In an effort to establish functional coupling among residues in RMPK, we incorporated into our studies the human genetic data [28–33]. Our choice of residue 340 is based on the combined results of our structural studies and human genetic data. The crystallographic structures of yeast and mammalian PK have identified two intersubunit interfaces [4,5,11–14,34], one involves the C-domain while the other comprises mainly the A domain, as shown in Fig. 1. In our modeling study we have further identified the residues whose inter-α carbon distances are within 15 Å [35] along the axis between the adjacent A-domains. These include residues 330–350. Human genetic data identified T340M as a mutant which is observed in patients suffering from Pyruvate Kinase Deficiency.

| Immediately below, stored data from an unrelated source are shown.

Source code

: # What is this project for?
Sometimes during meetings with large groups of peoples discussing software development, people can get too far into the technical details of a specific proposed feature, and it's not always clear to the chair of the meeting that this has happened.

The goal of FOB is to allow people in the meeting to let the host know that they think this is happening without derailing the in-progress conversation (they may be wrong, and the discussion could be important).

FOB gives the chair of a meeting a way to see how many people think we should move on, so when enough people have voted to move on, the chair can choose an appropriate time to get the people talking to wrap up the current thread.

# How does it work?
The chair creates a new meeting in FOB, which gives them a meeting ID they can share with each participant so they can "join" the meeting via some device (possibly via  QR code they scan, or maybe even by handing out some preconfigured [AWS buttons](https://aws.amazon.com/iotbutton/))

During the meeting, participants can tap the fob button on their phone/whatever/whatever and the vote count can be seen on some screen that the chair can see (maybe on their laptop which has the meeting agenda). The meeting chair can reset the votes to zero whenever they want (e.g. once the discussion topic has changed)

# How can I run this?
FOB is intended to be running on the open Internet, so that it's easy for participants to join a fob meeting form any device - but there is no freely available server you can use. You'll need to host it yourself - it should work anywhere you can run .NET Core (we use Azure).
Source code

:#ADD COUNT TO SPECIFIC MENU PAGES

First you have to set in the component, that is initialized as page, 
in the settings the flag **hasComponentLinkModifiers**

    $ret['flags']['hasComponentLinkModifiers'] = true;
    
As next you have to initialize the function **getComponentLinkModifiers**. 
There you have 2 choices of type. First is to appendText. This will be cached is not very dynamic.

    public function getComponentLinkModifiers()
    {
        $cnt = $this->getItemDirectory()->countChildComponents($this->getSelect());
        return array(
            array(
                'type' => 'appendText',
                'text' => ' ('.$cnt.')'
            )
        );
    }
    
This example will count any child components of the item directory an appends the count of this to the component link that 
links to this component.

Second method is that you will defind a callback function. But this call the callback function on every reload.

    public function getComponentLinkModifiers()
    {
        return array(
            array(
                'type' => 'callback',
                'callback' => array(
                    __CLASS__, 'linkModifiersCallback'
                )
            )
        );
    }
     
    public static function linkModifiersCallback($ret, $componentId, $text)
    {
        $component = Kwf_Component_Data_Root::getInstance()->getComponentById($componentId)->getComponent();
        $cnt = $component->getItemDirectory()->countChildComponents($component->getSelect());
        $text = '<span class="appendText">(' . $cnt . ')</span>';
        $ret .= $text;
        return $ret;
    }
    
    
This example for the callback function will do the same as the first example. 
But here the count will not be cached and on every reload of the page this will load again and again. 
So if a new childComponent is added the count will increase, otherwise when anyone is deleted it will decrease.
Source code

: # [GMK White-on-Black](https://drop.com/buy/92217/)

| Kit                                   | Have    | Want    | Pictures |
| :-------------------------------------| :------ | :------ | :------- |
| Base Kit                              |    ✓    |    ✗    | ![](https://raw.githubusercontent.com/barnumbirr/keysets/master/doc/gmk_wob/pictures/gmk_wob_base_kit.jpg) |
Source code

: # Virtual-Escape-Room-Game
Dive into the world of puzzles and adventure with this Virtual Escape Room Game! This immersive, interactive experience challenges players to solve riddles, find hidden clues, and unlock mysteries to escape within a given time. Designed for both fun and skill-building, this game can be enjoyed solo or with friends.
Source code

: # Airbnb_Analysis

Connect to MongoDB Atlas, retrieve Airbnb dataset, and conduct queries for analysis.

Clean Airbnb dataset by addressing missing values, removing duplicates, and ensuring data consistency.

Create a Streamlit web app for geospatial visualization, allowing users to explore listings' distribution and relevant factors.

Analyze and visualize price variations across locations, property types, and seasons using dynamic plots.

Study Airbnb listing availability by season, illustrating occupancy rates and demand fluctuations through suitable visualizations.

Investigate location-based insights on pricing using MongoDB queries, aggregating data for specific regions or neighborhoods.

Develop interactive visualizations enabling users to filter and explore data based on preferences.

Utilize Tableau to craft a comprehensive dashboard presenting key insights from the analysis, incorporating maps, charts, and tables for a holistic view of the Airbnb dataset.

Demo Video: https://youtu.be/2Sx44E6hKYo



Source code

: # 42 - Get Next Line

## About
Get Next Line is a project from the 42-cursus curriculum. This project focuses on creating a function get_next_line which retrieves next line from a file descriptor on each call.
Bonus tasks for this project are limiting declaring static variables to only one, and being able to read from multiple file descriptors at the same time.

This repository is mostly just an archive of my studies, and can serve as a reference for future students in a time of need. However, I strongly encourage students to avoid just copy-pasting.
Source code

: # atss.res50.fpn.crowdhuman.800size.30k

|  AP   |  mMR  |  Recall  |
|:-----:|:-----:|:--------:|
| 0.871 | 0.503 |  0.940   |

The T340M RMPK and RKPK mutants are only half as active as the WT PKs. The T340M RMPK enzyme is more susceptible than RKPK to inhibition by Phe or to the activator FBP. Evidently the 22 residues in the C-domain modulate the effect of residue 340, which reside in different subunit interfaces. The resultant is a differential effect on the functional energetics of PK. This study demonstrates the linkage between distant residues in different interfacial interactions i.e., establishing the functional coupling among residues and the identities of these residues [24,26,27].

Prospectus

While we are successful in discovering that protein dynamics are intimately coupled to allostery and the impact of differences in protein sequence on the functional energy landscape of PK, there are serious limitations: 1. Identification of connectivity among residues to modulate functions is a very time consuming effort and limited to a pair at a time. It is very inefficient in trying to establish the goal of defining the network of functionally connected residues; 2. Even if the complete network has been identified, we might not have gained deeper insight on the chemical principles involved in these results which are basically simply phenomenological. It is difficult to assign significance in sequence differences to the chemical principles that govern the changes in functions i.e. failure to establish the ground rules in linking sequence-fold-function. Hence, our future direction of research on RMPK focuses on: 1. Cast both structure and function in terms of energetics, allowing us to correlate the energy landscapes. 2. Elucidate the chemical principles governing the sequence differences which affect functions. Probe the nature of mutations on the stability of the secondary structural elements e.g. N- and C-caps of helices; helices and loops. 3. Use the algorithm such as COREX/BEST [36–41] to probe the connectivity among distant residues. Probe the changes in this connectivity pattern due to mutations. 4. Integration of results from 1 to 3 will enhance our chances to identify the chemical principles which govern the correlation of sequence-fold-function.